Policing alone will not solve these problems, and that is why the multi-agency approach is so key to tackle the issues in Piccadilly Gardens. Working with Manchester City Council, Greater Manchester Combined Authority, and local businesses and charities, this is our commitment to tackling and creating sustainable resolutions to issues such as anti-social behaviour, drug dealing, exploitation, theft from person, and violent crime which have, for too long, impacted the lives and livelihoods of those in and around Piccadilly Gardens.

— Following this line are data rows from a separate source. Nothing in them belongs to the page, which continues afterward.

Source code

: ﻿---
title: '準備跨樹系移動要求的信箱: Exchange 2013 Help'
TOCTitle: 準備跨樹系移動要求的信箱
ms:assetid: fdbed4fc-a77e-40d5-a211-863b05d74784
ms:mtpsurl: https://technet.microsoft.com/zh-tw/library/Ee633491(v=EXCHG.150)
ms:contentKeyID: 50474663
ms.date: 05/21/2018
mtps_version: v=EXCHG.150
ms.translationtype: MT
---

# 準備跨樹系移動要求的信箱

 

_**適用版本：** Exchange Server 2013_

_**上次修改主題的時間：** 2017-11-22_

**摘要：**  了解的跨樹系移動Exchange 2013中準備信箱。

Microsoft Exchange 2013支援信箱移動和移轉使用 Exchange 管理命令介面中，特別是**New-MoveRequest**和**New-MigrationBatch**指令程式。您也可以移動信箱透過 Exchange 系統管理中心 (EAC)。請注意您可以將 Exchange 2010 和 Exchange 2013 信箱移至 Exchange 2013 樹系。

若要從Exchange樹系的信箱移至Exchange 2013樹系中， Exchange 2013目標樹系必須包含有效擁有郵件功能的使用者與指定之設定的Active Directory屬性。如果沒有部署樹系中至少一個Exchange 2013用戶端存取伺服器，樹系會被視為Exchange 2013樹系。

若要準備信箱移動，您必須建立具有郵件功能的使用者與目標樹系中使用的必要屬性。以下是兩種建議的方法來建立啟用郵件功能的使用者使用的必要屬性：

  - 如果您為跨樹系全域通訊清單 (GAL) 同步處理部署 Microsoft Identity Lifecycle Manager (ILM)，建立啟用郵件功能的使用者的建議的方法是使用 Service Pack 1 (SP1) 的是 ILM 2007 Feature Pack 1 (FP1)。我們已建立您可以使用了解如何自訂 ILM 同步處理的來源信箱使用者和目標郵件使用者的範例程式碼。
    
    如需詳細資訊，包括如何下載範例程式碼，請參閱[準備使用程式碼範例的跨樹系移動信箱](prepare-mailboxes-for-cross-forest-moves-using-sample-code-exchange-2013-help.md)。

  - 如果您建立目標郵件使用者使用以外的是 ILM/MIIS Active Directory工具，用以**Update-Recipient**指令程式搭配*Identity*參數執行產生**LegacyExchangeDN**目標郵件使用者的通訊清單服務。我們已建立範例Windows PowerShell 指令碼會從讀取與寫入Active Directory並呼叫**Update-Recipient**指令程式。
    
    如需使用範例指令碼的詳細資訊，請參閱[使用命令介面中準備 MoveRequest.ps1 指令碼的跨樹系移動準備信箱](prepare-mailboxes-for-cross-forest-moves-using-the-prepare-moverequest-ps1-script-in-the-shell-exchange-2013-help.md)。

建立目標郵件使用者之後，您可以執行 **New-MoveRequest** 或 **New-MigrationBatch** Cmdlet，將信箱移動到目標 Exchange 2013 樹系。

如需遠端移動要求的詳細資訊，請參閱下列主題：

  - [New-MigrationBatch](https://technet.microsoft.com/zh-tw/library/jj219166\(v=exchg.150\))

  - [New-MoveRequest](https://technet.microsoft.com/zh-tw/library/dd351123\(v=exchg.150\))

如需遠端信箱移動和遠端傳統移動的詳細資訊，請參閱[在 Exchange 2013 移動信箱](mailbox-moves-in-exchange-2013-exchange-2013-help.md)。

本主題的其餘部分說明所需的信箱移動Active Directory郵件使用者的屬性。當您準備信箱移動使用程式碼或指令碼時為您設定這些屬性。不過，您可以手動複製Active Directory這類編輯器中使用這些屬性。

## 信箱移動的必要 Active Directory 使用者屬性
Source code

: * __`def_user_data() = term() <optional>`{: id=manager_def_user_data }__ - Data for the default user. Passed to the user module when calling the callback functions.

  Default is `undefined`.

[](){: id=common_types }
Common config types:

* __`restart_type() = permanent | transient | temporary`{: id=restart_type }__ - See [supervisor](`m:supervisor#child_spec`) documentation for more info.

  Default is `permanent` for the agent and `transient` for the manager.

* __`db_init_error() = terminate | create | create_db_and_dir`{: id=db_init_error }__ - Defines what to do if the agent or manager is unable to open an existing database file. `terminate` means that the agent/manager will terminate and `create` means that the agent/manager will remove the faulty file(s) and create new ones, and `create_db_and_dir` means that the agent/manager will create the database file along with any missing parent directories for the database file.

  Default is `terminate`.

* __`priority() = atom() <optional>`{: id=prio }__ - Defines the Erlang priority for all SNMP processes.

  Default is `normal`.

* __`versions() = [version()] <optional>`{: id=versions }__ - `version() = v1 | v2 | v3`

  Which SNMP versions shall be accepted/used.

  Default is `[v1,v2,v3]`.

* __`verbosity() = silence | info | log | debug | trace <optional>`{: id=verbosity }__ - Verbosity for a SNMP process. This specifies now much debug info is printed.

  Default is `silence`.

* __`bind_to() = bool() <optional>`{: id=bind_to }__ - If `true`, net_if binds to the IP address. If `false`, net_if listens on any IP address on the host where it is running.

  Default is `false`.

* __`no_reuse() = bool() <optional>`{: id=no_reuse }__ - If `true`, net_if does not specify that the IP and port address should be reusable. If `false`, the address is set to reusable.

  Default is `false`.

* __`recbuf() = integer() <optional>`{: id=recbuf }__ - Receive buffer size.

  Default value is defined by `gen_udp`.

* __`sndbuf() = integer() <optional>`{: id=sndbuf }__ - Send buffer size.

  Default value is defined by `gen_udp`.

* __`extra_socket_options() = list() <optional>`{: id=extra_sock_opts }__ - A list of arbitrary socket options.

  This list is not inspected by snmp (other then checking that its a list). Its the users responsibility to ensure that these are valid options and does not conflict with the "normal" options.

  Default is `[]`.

Detective Superintendent Neil Blackwood, who will be leading the specialist team of officers in Piccadilly Gardens, said: “Building on the success of the existing partnerships we have, strengthening the multi-agency approach to key issues that are impacting the lives of the local community and visitors, police and partners will use every power and policy available to revitalise the area.
“Operation Vulcan Piccadilly is the product of hours of interactions with locals, residents, and partners from across Manchester, and represents what they want from their police force. We will work with the public to fight crime and anti-social behaviour, utilising all of the specialist resources within GMP to make a real difference in the area.
“We want Piccadilly Gardens to feel safer and become a more welcoming place for people to live, work, and socialise, but make no mistake, we will be adopting a zero-tolerance approach to any criminality, and we will be relentless in our pursuit to make this a hostile environment for criminals."
Councillor Luthfur Rahman, Deputy Leader of Manchester City Council, said: “We welcome this operation, with the police focusing resources on Piccadilly Gardens and acting on concerns raised by the community, the Council and others.
“The Council will support the operation whether through services to improve the appearance of the area as anti-social behaviour is reduced, or by aiding vulnerable people who need support – for example drug and alcohol treatment or safeguarding.
“Piccadilly Gardens is a public space with huge potential and we’ve seen it successfully host events such as the Christmas Markets and more recently screenings of Lionesses matches. It’s a much-used space, with 150,000 people a day passing through it, but we recognise that it has issues with crime and anti-social behaviour and that negative perceptions surround it.
“This commitment from the police will help make it an area which is welcoming to everyone except those with criminal or anti-social intent. Building on this foundation, the Council has appointed designers to come up with a plan to transform the area, creating a welcoming, flexible and family-friendly space. Together we can deliver real improvements.”